-- Source text follows --

The Queen has revealed that having COVID has left her “tired and exhausted”.
The 95-year-old monarch, who contracted the virus in February, made her admission in a video call with NHS staff and patients last week.
She told them: “It does leave one very tired and exhausted, doesn’t it? This terrible pandemic. It’s not a nice result”.
When Buckingham Palace announced that the Queen had tested positive at Windsor, it was said that she had “mild cold-like symptoms”.
While she had her weekly audience with the Prime Minister, she did not appear on scheduled video calls.
Sources told the Daily Mail the cancellations were made because she sounded “croaky” and “full of cold” and not because her condition had worsened.
She also pulled out of the annual Commonwealth Day service, albeit more due to mobility problems.
However it seems that like many who have contracted COVID, the Queen – who is triple-jabbed and likely to have had her second booster injection by now –is suffering from after-effects including extreme exhaustion.

-- Source text concluded --

#### [Exercise set]
**a)** Reproduce everything from "However it seems" down to "including extreme exhaustion." in the report on the Queen's COVID, replacing "booster injection" with "booster shot".
**b)** Summarize the report on the Queen's COVID in two sentences.
The data after this point is separate material, not part of the report on the Queen's COVID.

-- Data supplied follows --

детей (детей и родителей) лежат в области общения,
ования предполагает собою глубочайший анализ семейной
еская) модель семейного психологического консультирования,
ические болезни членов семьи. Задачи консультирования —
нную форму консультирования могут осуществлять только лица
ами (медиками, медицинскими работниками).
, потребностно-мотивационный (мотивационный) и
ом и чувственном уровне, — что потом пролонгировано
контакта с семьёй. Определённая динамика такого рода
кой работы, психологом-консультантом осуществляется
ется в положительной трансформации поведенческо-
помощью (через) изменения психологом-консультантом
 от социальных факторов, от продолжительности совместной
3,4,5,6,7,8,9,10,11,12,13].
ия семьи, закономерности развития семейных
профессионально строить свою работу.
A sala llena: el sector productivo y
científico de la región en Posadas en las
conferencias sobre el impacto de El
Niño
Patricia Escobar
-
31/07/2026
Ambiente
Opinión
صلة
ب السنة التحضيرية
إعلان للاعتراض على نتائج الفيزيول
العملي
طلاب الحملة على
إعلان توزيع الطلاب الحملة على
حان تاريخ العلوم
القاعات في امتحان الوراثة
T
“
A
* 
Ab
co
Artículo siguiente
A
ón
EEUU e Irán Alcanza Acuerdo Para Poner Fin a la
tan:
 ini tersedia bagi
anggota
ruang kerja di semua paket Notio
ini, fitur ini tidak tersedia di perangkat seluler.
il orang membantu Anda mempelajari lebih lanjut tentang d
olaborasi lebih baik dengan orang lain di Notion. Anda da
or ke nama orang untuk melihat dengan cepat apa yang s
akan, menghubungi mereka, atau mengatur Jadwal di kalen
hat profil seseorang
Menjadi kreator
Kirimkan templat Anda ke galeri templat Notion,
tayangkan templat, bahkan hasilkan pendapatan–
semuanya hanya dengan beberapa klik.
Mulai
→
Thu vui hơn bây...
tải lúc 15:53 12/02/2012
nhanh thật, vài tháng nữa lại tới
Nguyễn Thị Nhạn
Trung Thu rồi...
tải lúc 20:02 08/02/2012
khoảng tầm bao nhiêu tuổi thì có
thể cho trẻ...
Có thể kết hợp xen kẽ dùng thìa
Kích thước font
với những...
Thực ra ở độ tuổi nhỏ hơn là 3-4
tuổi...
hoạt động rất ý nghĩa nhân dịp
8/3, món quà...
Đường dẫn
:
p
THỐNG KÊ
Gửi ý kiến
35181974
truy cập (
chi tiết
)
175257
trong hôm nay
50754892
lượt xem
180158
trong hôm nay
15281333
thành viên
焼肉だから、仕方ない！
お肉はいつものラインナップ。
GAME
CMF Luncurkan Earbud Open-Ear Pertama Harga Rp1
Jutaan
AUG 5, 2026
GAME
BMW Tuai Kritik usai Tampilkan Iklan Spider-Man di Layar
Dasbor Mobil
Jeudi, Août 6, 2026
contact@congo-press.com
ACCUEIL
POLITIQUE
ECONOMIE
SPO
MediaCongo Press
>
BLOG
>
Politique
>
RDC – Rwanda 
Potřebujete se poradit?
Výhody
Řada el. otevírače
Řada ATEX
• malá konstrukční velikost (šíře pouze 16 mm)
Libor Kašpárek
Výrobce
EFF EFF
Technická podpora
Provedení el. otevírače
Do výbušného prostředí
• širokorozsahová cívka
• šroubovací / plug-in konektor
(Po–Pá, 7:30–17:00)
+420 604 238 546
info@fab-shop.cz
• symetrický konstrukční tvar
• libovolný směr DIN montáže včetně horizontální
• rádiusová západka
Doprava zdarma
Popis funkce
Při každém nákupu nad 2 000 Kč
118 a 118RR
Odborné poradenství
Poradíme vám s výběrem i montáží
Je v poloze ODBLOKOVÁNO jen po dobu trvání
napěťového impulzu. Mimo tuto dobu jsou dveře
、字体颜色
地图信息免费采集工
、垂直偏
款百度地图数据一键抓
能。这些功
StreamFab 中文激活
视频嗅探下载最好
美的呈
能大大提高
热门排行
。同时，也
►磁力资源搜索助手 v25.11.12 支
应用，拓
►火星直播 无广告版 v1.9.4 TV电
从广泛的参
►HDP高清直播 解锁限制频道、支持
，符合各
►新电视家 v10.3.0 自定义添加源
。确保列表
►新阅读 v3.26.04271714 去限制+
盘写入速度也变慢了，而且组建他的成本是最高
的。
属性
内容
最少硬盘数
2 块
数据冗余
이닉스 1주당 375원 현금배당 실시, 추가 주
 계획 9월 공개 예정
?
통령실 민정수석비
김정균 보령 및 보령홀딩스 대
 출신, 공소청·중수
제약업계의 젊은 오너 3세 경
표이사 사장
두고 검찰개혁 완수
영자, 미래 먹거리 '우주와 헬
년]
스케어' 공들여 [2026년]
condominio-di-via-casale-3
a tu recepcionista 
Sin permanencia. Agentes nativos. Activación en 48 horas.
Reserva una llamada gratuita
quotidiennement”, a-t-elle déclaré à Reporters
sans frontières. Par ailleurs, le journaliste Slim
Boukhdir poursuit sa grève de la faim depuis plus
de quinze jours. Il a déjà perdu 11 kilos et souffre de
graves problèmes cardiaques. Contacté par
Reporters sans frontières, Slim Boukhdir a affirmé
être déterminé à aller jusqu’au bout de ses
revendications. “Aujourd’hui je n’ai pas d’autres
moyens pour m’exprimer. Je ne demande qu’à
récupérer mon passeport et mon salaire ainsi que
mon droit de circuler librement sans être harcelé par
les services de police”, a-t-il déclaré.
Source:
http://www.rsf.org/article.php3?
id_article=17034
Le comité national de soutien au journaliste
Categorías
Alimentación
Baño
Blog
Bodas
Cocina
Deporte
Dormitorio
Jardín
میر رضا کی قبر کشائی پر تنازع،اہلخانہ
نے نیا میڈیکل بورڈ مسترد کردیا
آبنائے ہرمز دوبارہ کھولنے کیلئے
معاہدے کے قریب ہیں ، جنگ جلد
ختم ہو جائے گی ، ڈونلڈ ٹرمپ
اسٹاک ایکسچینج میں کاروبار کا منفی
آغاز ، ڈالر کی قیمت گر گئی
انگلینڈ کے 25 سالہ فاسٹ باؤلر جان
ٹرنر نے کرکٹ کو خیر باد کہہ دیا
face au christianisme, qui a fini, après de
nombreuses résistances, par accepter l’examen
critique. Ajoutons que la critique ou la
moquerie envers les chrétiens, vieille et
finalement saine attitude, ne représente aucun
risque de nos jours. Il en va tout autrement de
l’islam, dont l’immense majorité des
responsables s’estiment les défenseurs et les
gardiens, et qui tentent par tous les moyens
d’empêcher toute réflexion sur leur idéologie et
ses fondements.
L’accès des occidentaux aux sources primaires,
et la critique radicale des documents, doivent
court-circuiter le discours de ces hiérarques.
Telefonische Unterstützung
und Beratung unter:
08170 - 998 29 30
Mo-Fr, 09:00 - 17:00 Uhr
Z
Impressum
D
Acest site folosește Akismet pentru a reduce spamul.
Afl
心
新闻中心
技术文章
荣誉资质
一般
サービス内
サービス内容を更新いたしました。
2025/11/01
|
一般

-- Data supplied concluded --

#### [Numbered answers]
**a)**
However it seems that like many who have contracted COVID, the Queen – who is triple-jabbed and likely to have had her second booster shot by now –is suffering from after-effects including extreme exhaustion.

**b)** The 95-year-old Queen, who contracted COVID in February, told NHS staff and patients in a video call that the virus leaves one very tired and exhausted. Although Buckingham Palace had reported mild cold-like symptoms, she missed scheduled video calls and the Commonwealth Day service, and she appears to be suffering after-effects including extreme exhaustion.